Top of Extracted data
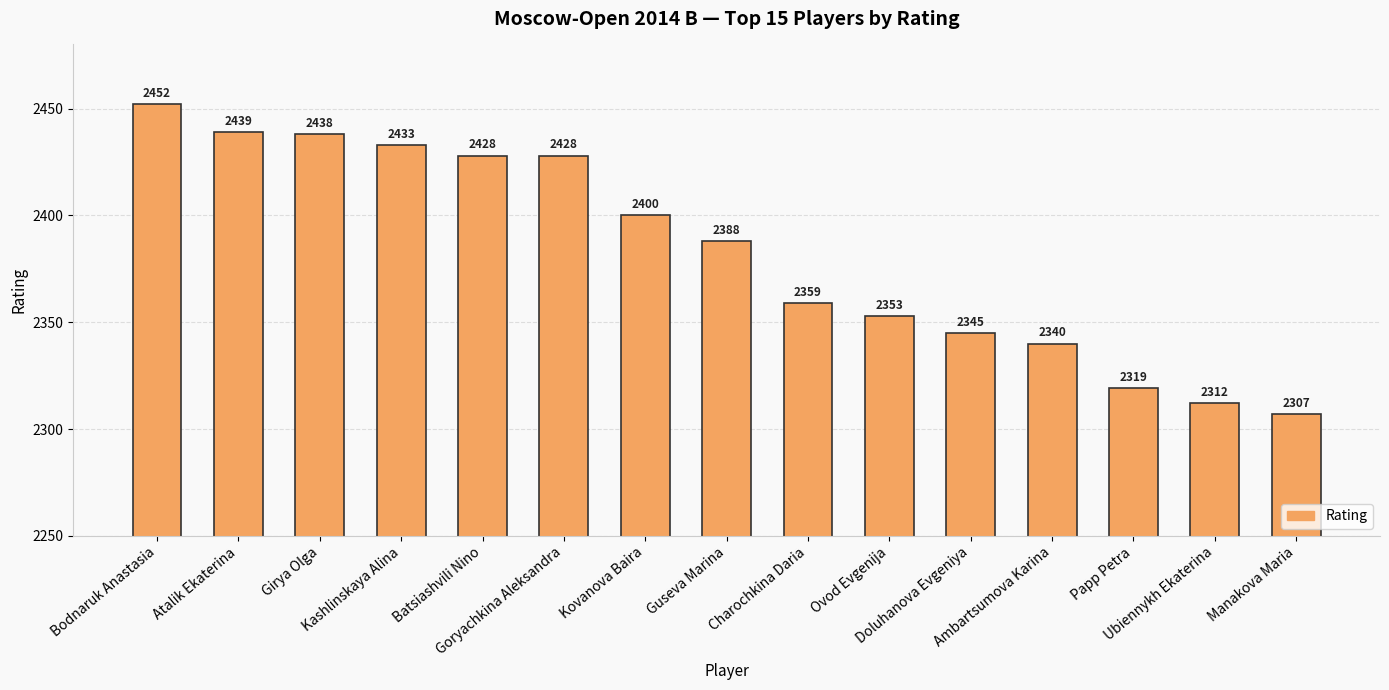

What is the value of the 3rd bar from the left?

2438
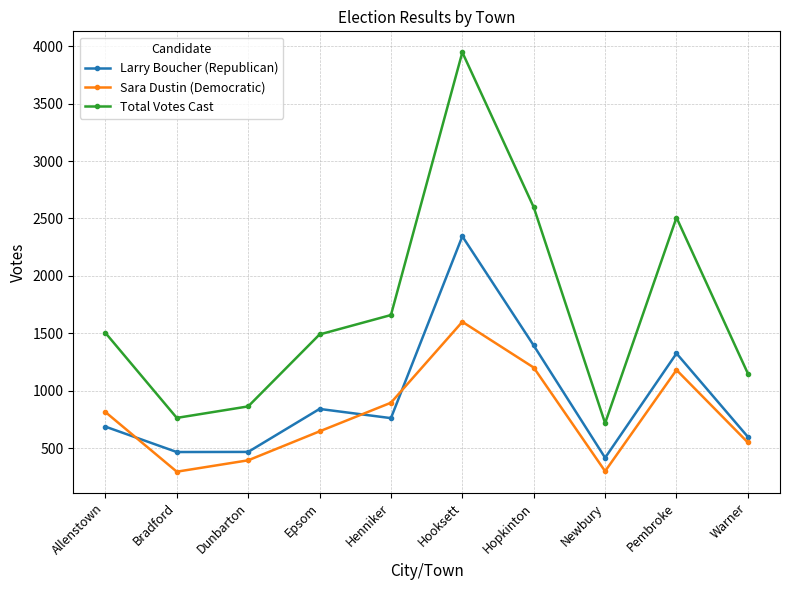

What position from the left is Hopkinton?

7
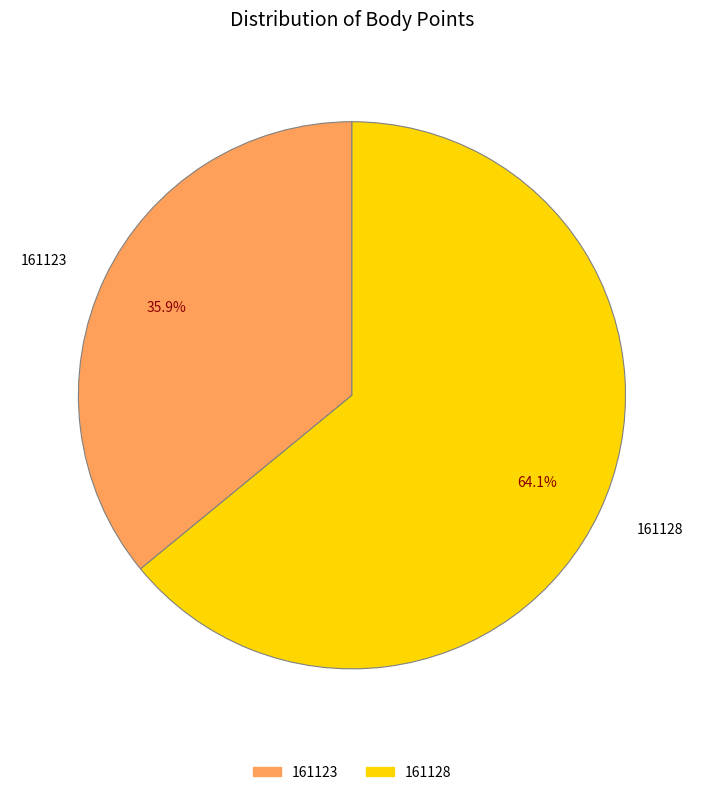

Which slice is the smallest?

161123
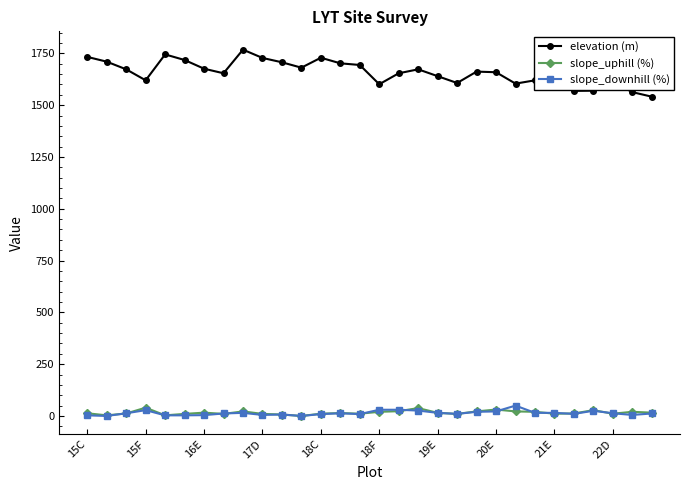

True or false: elevation (m) and slope_downhill (%) cross at least once.

False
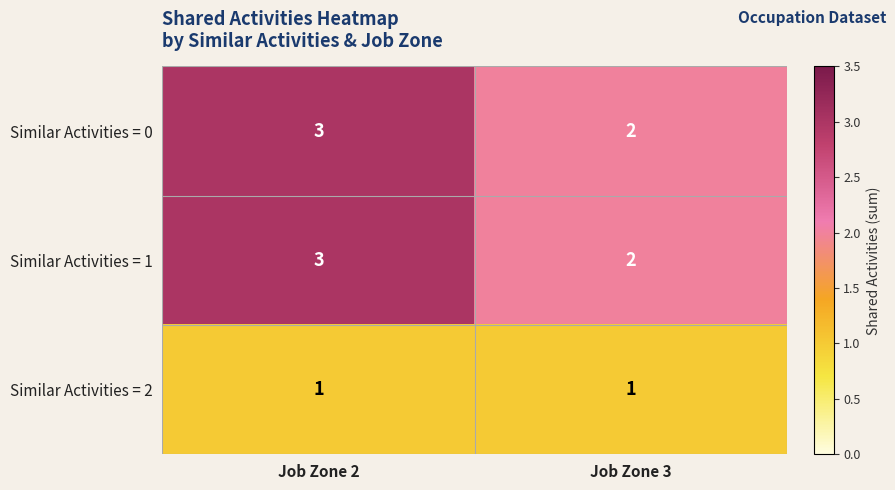

The value of Similar Activities = 2 at Job Zone 2 is 1. True or false?

True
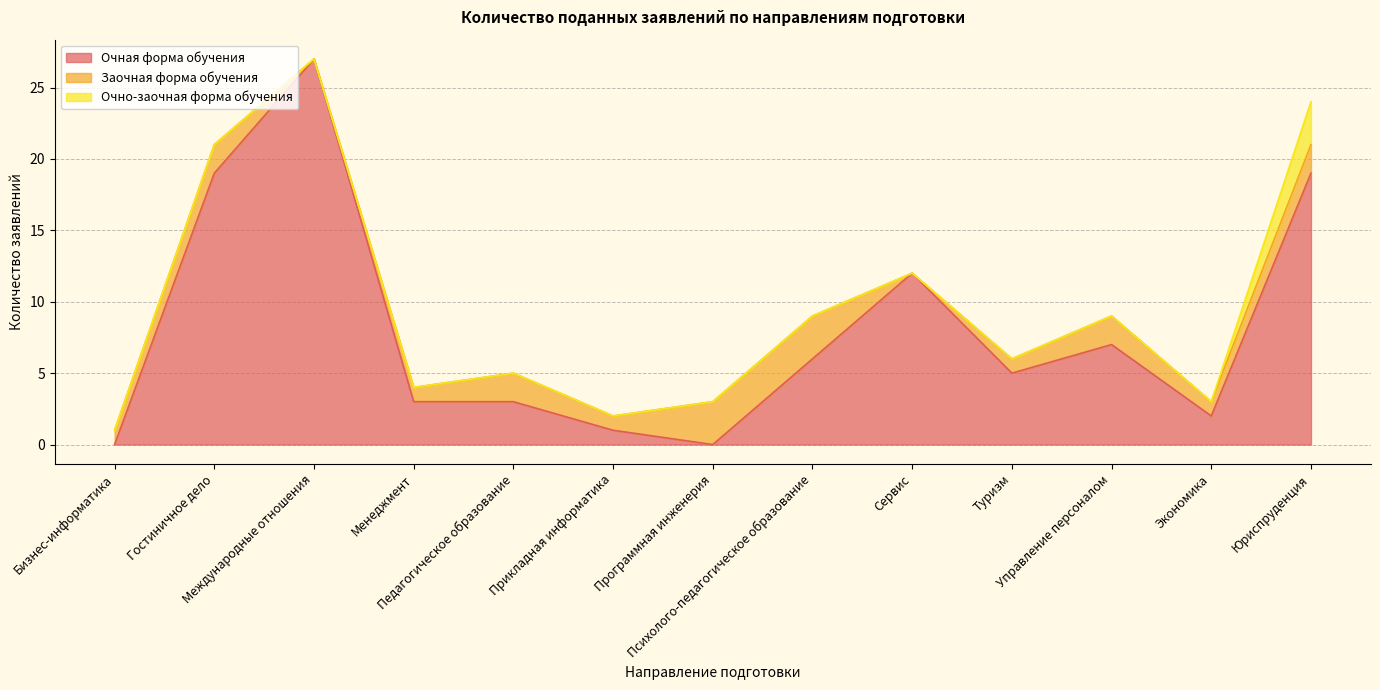

Which series has the widest spread of values?

Очная форма обучения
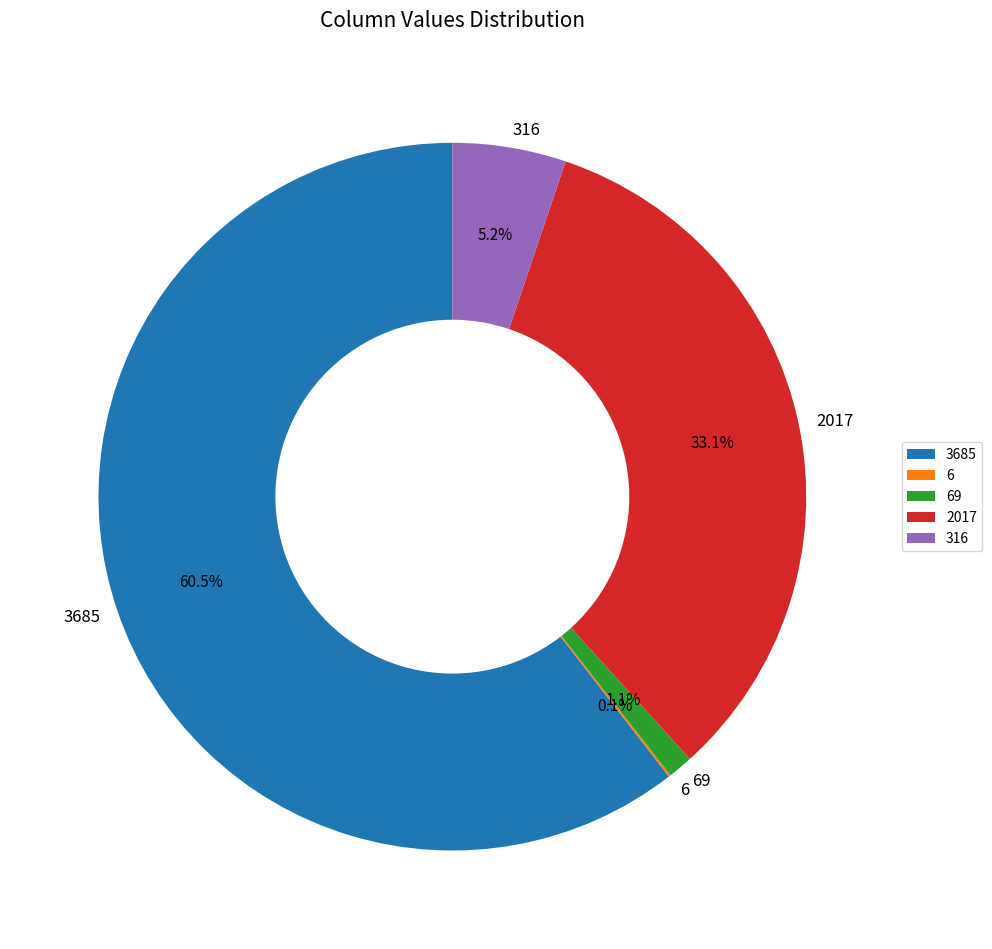

Is there a majority slice in this chart?

Yes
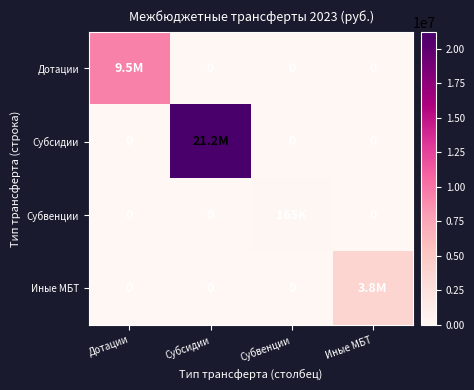

True or false: Субвенции has a value of -92271.4 at Дотации.

False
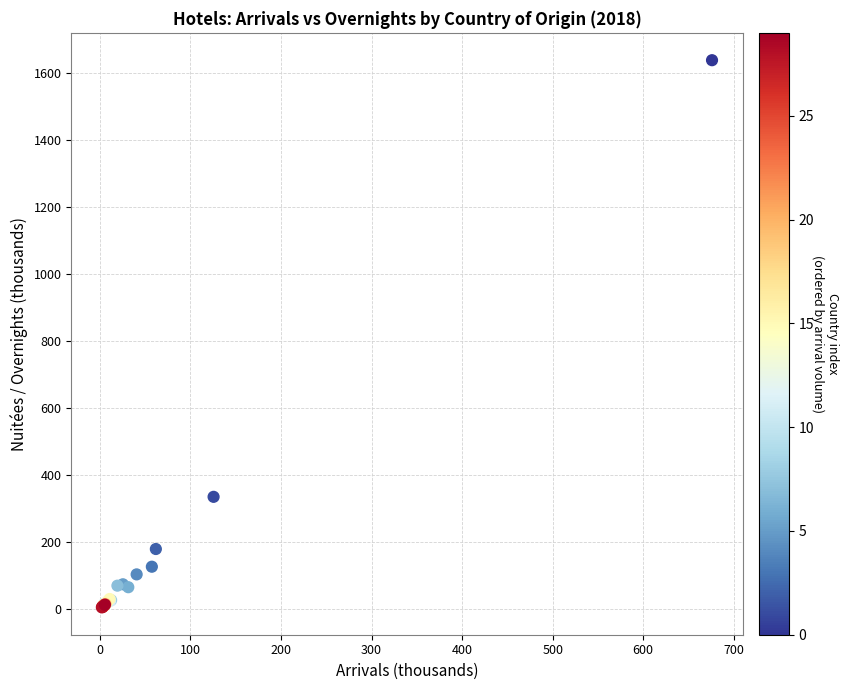

What Y value in the scatter plot is closest to 821?

335.2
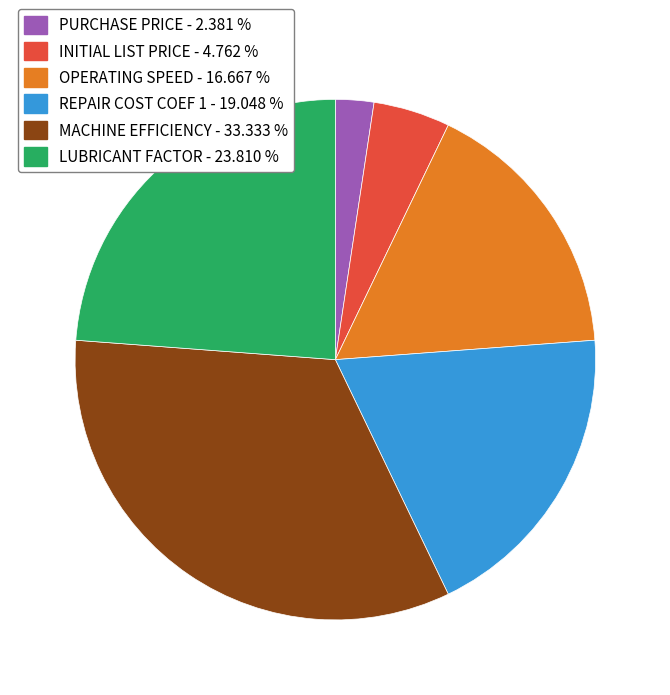

Does PURCHASE PRICE - 2.381 % represent more than half of the total?

No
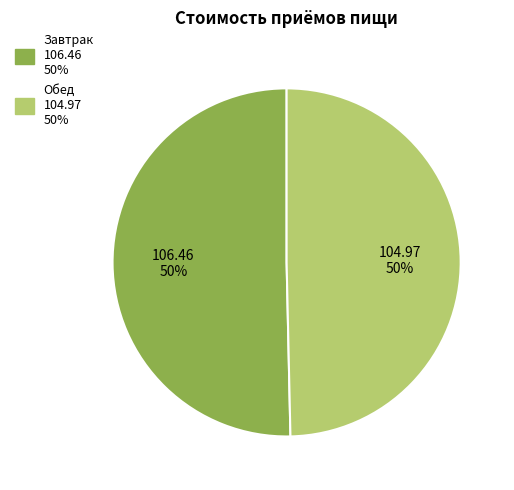

The Обед slice represents 50% of the pie. True or false?

True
Bottom of Extracted data
# Your goal:
Collect every line in the entries above that contains the word "left". Treat uppercase and lowercase letters as different.

# Written solution:
What is the value of the 3rd bar from the left?
What position from the left is Hopkinton?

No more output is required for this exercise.